Google’s Digital News Initiative will support creativity and productivity during the early stages of story development.

Cass Business School and the Department of Journalism at City, University of London are collaborating on a new digital project, funded by Google’s Digital News Initiative, to support journalist creativity and productivity during the early stages of story development.

The project is called JUICE and is an add-on to Google Docs that supports a journalist to discover and explore new creative angles on stories as they write.  JUICE, which appears a simple sidebar in Google Docs, also supports journalists to be more productive with features to discover and download related references into the new stories.

To deliver these capabilities, JUICE embeds different forms of artificial intelligence - national language processing, creative web searches, and creativity recommendation algorithms - to support and guide the journalist.

Professor Neil Maiden, Director of the Centre for Creativity in Professional Practice, said:

“This Google-funded project has enabled us to deploy our advanced creative search and recommendations tools to a new sector – journalism.  JUICE fits with how journalists work. Use of it can nudge journalists to be more creative, and improve their productivity at the same time.”

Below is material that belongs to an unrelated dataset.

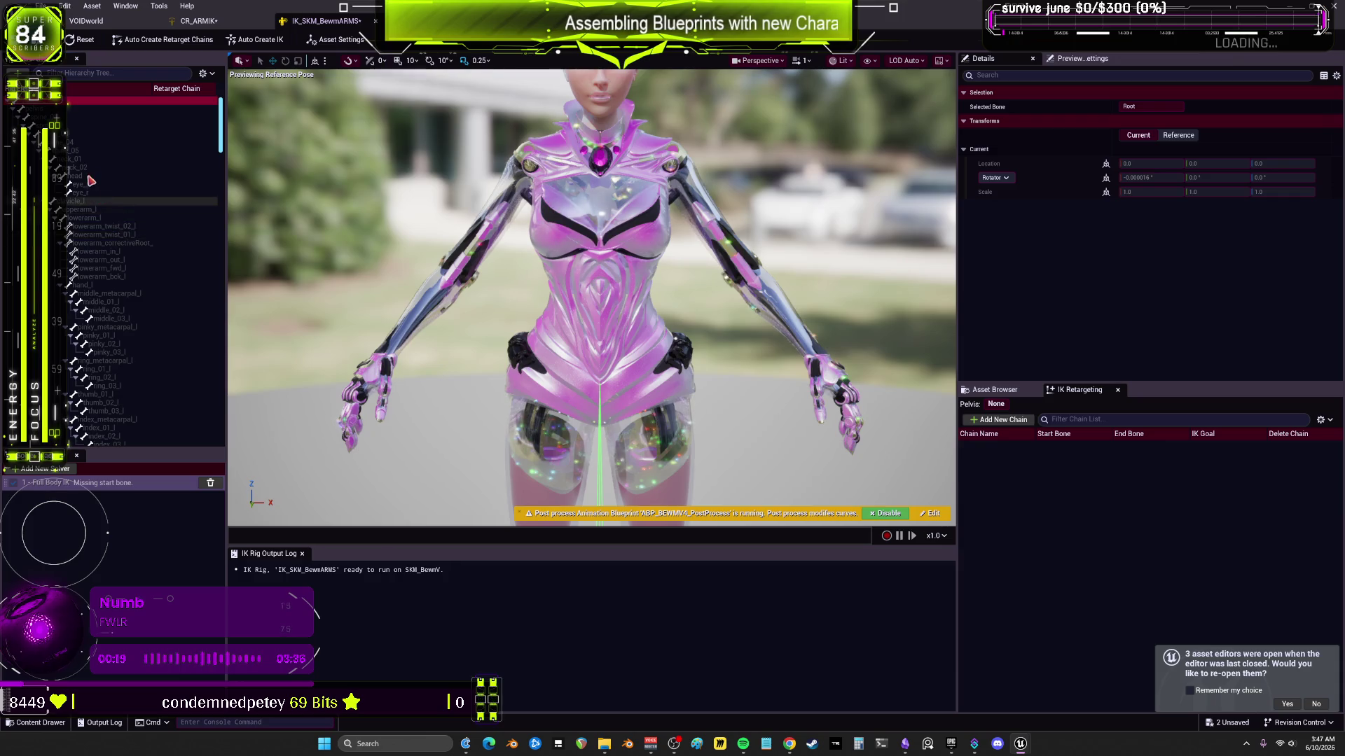
right_click(73, 144)
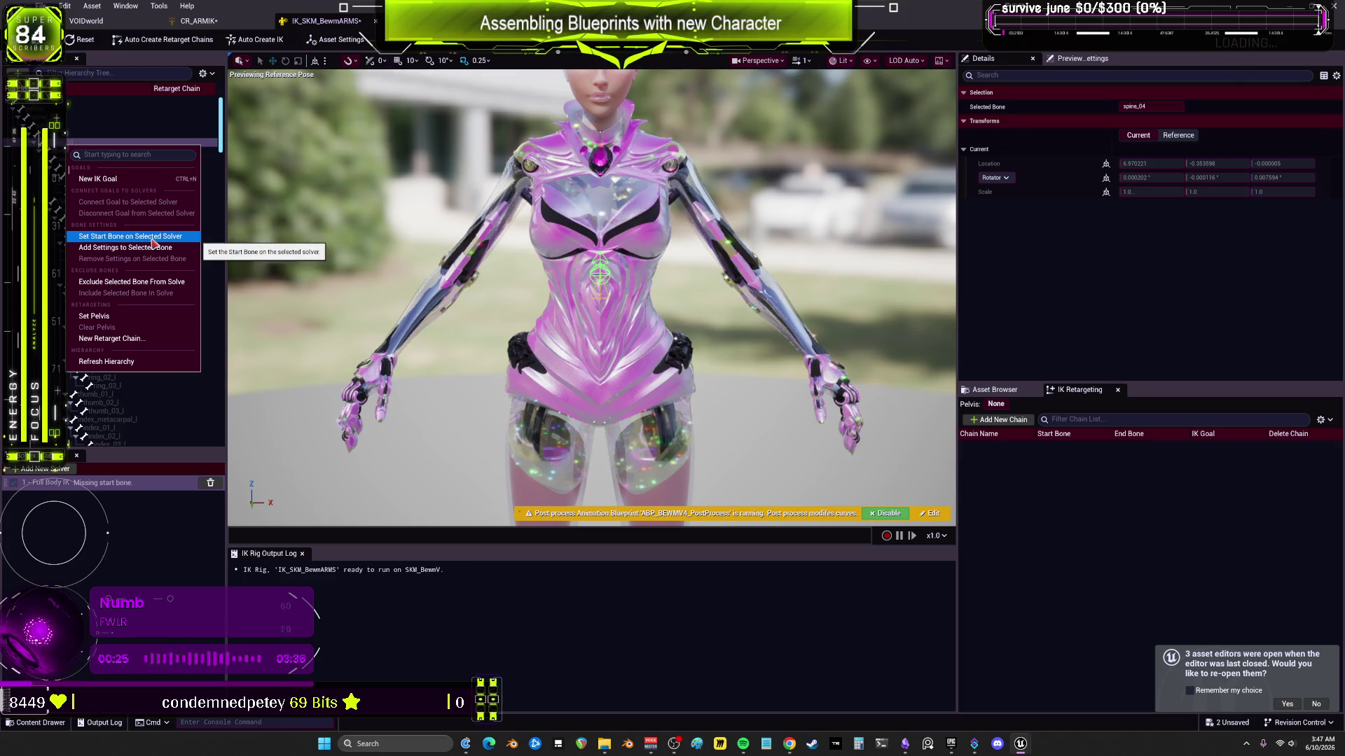
click(152, 238)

Professor George Brock, Department of Journalism, said:

“We think that journalists would find creative uses for a search engine which doesn’t think in straight lines but which thinks sideways towards the kind of material which a reporter might not think of at first but which might be helpful.  We’re keen to hear from newsrooms which would be ready to try out Juice and give us reactions.”

When scoping the project, the team interviewed experienced journalists and their research revealed six strategies that journalists reported as effective for developing creative news angles:

  1. Individuals: creatively explore different human angles in a news story based on the different people and roles associated with the story.
  2. Causal: creatively explore the background events that underpin a story in order to discover a new angle to the story from its background.
  3. Quirky: creatively explore unusual or comical information about a story as a means of using wit to report serious news.
  4. Quantifiable elements: creatively explore numerical and quantified information about a news story in order to back it up with evidence in new and useful ways.
  5. Ramifications: creatively explore information about the consequences of events and actions related to a news story in order to generate new and useful stories about future consequences.
  6. Data visualisations: creatively explore different data sets and visualisations in order to generate new and useful ways about how to display information in a news story to encourage human insight.

Each of these six strategies was then designed in the form of a computerised algorithm to search for, retrieve and present news information as recommendations to stimulate journalists to create new story angles that instantiate the strategy.

Professor Maiden added:

“Initial feedback from JUICE is exciting, and suggests a lot of potential for its uptake.  We are now undertaking further research with journalists to further test it in live newsroom environments.”